== What the exercise asks ==
Copy the records from the beginning through the line containing "76: (295, 214)", including that line, and leave out the pictures.

Collected data
====
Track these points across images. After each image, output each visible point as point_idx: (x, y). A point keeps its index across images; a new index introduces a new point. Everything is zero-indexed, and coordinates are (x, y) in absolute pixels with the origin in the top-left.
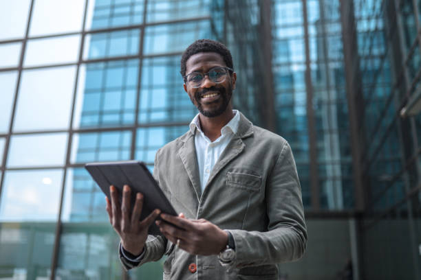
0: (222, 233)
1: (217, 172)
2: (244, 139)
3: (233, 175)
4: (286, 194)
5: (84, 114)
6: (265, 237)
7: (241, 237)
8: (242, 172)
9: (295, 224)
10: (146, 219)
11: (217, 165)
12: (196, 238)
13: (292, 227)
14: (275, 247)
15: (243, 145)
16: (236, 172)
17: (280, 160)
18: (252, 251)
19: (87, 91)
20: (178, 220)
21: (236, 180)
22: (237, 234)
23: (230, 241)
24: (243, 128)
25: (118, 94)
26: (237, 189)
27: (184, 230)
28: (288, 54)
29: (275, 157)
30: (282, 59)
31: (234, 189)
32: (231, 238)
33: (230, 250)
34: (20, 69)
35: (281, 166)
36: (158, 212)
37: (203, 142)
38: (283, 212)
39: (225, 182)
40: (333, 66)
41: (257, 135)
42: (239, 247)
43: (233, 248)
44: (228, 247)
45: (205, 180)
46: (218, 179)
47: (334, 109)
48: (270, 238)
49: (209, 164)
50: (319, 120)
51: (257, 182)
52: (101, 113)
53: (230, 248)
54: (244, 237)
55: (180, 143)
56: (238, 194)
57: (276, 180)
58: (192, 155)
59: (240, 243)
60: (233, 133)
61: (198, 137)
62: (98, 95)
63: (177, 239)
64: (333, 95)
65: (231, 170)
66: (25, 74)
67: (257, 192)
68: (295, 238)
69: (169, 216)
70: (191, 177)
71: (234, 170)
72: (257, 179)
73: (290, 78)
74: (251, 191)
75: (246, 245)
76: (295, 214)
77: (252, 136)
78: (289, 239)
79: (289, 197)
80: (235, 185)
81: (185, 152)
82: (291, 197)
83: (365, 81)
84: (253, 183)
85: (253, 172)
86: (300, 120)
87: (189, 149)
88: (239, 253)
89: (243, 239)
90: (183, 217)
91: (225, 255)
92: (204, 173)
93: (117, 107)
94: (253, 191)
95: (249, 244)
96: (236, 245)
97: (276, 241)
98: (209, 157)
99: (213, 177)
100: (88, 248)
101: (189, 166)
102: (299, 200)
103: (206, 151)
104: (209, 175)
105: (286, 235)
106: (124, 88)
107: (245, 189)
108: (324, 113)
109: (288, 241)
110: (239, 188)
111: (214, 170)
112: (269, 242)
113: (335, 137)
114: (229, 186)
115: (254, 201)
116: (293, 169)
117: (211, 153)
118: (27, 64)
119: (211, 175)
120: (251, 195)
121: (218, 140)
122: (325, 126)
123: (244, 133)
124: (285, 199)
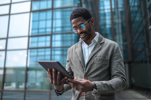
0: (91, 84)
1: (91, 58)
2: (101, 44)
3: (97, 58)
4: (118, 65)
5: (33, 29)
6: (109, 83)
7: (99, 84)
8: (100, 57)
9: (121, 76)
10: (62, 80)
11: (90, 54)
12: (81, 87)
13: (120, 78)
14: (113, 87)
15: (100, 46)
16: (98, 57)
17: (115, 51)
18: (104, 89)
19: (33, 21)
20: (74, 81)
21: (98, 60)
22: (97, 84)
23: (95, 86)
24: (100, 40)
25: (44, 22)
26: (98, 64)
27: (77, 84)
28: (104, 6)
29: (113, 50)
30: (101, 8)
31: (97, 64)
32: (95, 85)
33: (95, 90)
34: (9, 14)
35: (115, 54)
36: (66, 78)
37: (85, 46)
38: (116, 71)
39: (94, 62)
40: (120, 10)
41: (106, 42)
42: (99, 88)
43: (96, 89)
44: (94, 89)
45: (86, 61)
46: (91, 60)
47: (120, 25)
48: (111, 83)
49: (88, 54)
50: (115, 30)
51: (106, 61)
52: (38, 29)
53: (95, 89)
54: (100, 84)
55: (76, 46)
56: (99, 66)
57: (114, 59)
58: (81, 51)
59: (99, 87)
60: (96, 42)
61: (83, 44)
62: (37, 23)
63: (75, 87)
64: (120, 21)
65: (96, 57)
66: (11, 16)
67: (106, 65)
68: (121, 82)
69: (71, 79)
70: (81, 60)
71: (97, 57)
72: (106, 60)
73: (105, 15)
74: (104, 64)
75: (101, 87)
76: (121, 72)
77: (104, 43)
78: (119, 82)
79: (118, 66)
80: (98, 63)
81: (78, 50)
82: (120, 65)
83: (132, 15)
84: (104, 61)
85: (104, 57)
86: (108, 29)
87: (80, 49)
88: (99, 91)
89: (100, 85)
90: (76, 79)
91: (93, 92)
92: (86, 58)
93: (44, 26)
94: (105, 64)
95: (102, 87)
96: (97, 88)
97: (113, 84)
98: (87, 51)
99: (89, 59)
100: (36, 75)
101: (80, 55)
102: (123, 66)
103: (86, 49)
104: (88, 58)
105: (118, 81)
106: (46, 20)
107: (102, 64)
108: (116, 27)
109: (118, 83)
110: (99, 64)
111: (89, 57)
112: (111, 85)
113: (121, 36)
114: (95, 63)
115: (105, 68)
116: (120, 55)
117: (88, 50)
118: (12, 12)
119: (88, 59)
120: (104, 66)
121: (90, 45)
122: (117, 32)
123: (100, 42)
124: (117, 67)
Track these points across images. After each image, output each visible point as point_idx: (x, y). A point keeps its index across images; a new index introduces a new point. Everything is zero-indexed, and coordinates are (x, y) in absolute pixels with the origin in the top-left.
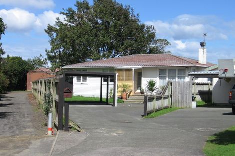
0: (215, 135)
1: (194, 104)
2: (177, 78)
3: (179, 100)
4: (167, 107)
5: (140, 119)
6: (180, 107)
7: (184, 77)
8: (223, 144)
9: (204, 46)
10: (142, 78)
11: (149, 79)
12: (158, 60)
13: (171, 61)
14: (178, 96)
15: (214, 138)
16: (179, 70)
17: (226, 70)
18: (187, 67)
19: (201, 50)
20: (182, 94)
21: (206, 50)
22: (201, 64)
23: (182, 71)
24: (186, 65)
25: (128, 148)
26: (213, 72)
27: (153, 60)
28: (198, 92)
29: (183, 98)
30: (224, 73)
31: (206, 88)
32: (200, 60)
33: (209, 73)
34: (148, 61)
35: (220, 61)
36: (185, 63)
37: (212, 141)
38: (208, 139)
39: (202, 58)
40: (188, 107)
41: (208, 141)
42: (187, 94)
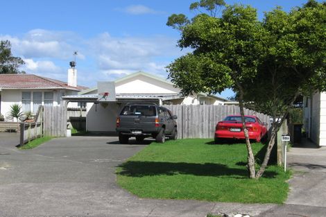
====
== Task response ==
Track these points across images. After each image, output each visible point as point_idx: (x, y). A point keeps its index across images; a new index introduces a new point. Everything is zero-indexed, and coordinates are (x, y) in absolute pixels with the origin in the top-left.
0: (222, 233)
1: (217, 172)
2: (244, 139)
3: (233, 175)
4: (286, 194)
5: (84, 114)
6: (265, 237)
7: (241, 237)
8: (242, 172)
9: (295, 224)
10: (146, 219)
11: (217, 165)
12: (196, 238)
13: (292, 227)
14: (275, 247)
15: (243, 145)
16: (236, 172)
17: (280, 160)
18: (252, 251)
19: (87, 91)
20: (178, 220)
21: (236, 180)
22: (237, 234)
23: (230, 241)
24: (243, 128)
25: (118, 94)
26: (237, 189)
27: (184, 230)
28: (288, 54)
29: (275, 157)
30: (282, 59)
31: (234, 189)
32: (231, 238)
33: (230, 250)
34: (20, 69)
35: (281, 166)
36: (158, 212)
37: (203, 142)
38: (283, 212)
39: (225, 182)
40: (333, 66)
41: (257, 135)
42: (239, 247)
43: (233, 248)
44: (228, 247)
45: (205, 180)
46: (218, 179)
47: (334, 109)
48: (270, 238)
49: (209, 164)
50: (319, 120)
51: (257, 182)
52: (101, 113)
53: (230, 248)
54: (244, 237)
55: (180, 143)
56: (238, 194)
57: (276, 180)
58: (192, 155)
59: (240, 243)
60: (233, 133)
61: (198, 137)
62: (98, 95)
63: (177, 239)
64: (333, 95)
65: (231, 170)
66: (25, 74)
67: (257, 192)
68: (295, 238)
69: (169, 216)
70: (191, 177)
71: (234, 170)
72: (257, 179)
73: (290, 78)
74: (251, 191)
75: (246, 245)
76: (295, 214)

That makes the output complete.